– Любовь, – краешком губ улыбнулась Сурьма, – и пузырьки игристого в сердце.

– Какая ещё любовь? – возмутилась матушка. – Крепкий брак, к вашему сведению, зиждется на чувствах глубокого взаимоуважения двоих людей одного круга, а не на каких-то там пузырьках! Придумали тоже: «пузырьки»! – фыркнула женщина, покидая спальню. – И, девочки, сделайте всё-таки что-то с этими волосами и наденьте нештопаные чулки! – раздалось уже из коридора.

Сёстры невесело переглянулись.

– И что с ними сделать? – Таллия подняла двумя пальцами один из неудавшихся локонов сестры.

Сурьма, сняв последнюю папильотку, причесалась керамическим гребнем (от любой другой расчёски её било током) и затянула волосы в привычный пучок.

– Мами будет недовольна, – сделала вывод Таллия, оглядев сестру. – Это не выглядит нарядно, как и штопаные чулки.

– Но нештопаных у нас давно уже нет, и, уж поверь, эти штопки никто не заметит под платьями и в туфельках, даже мами! – улыбнулась Сурьма.

– Но твой пучок обязательно заметит. И не только мами.

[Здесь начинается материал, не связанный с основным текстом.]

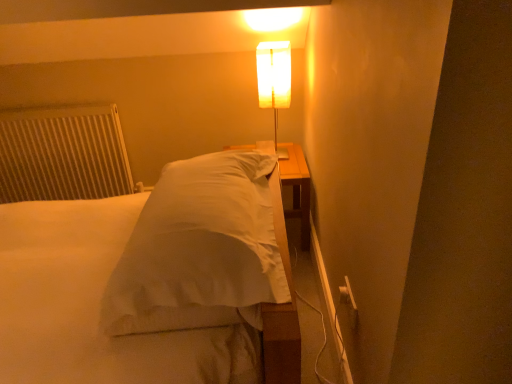
Question: Is point (66, 124) closer or farther from the camera than point (265, 86)?

Choices:
 (A) closer
 (B) farther

Answer: (B)

Question: Is white textured radiator at left situated inside translucent white lamp at upper center or outside?

Choices:
 (A) outside
 (B) inside

Answer: (A)

Question: Based on their relative distances, which object is nearer to the translucent white lamp at upper center?

Choices:
 (A) white satin bed at center
 (B) white textured radiator at left

Answer: (A)

Question: Which object is the farthest from the white satin bed at center?

Choices:
 (A) translucent white lamp at upper center
 (B) white textured radiator at left

Answer: (A)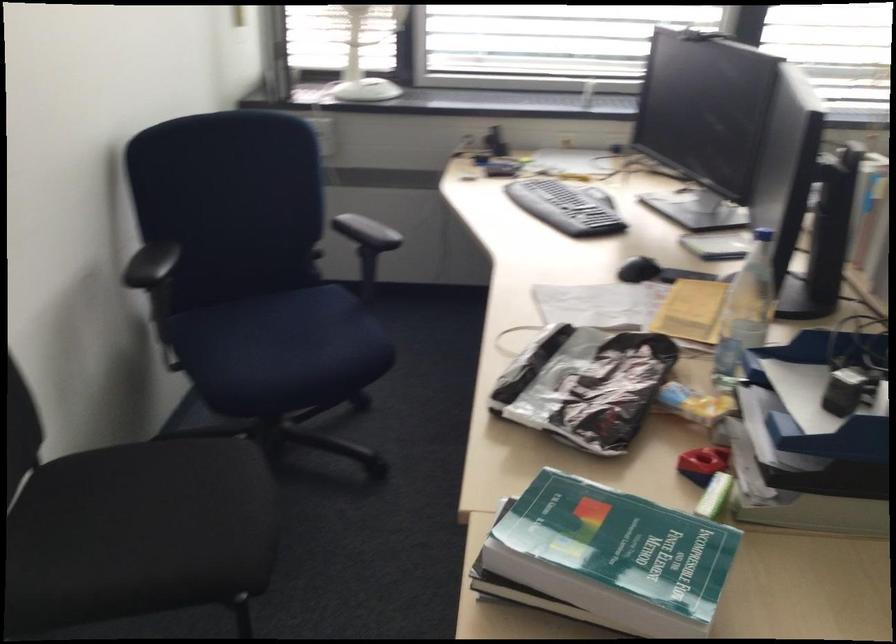
Which object does [639,269] point to?

It refers to a black computer mouse.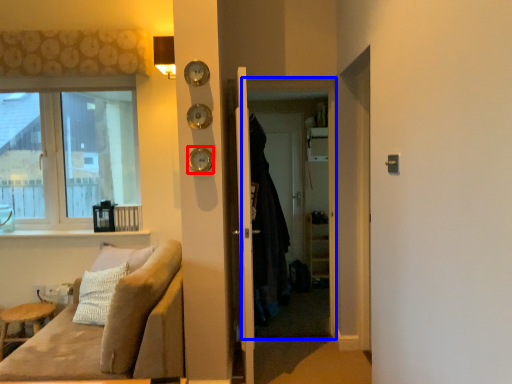
Question: Which object is closer to the camera taking this photo, clock (highlighted by a red box) or screen door (highlighted by a blue box)?

Choices:
 (A) clock
 (B) screen door

Answer: (A)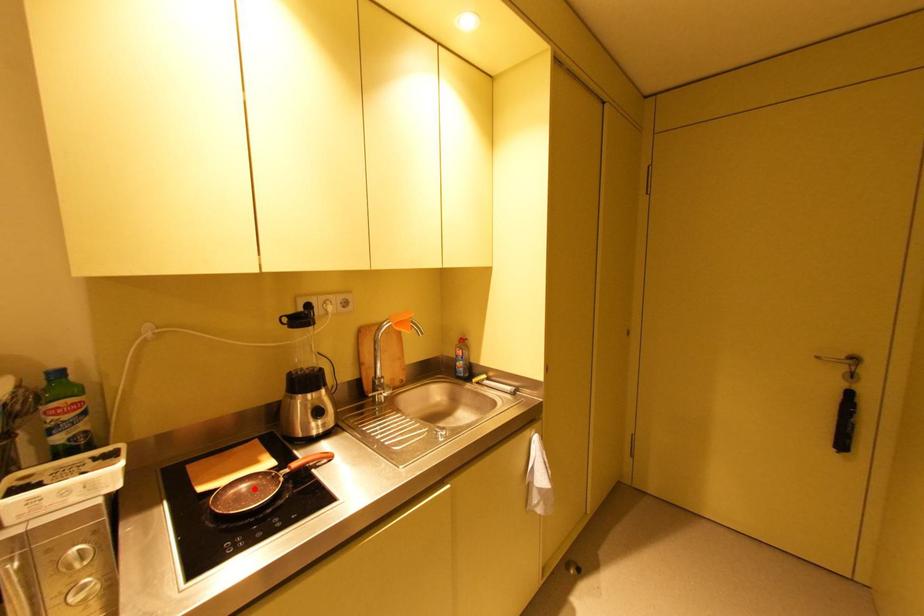
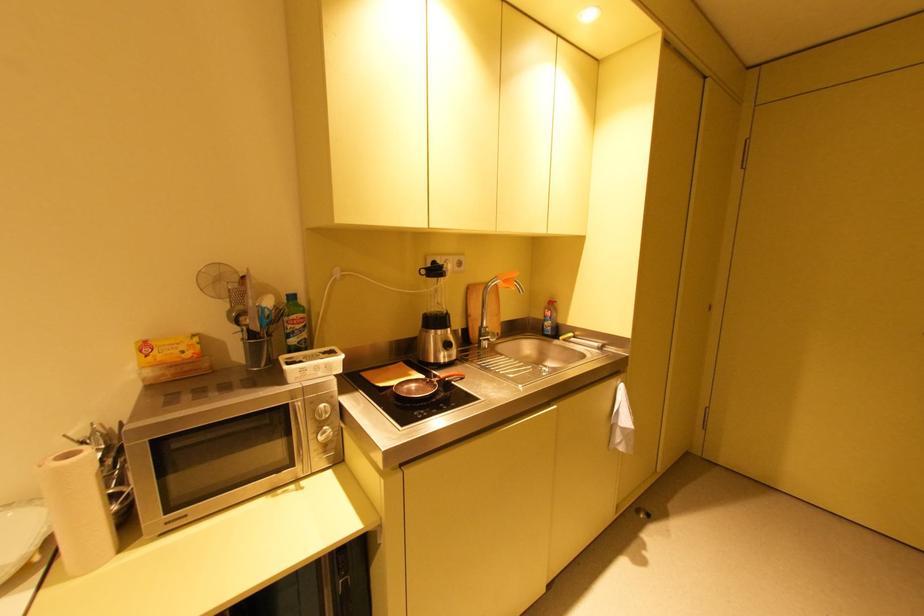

– Тогда придётся тебе, Талли, одолжить мне свои кудряшки! – Сурьма подскочила со стула и кинулась щекотать хохочущую девочку.

Смеясь, они рухнули на широкую кровать, и Таллия прижалась к сестре.

– Скажи, а ты бы всё равно вышла замуж за Астата, даже если бы не договор его отца и папи? – серьёзно спросила девочка.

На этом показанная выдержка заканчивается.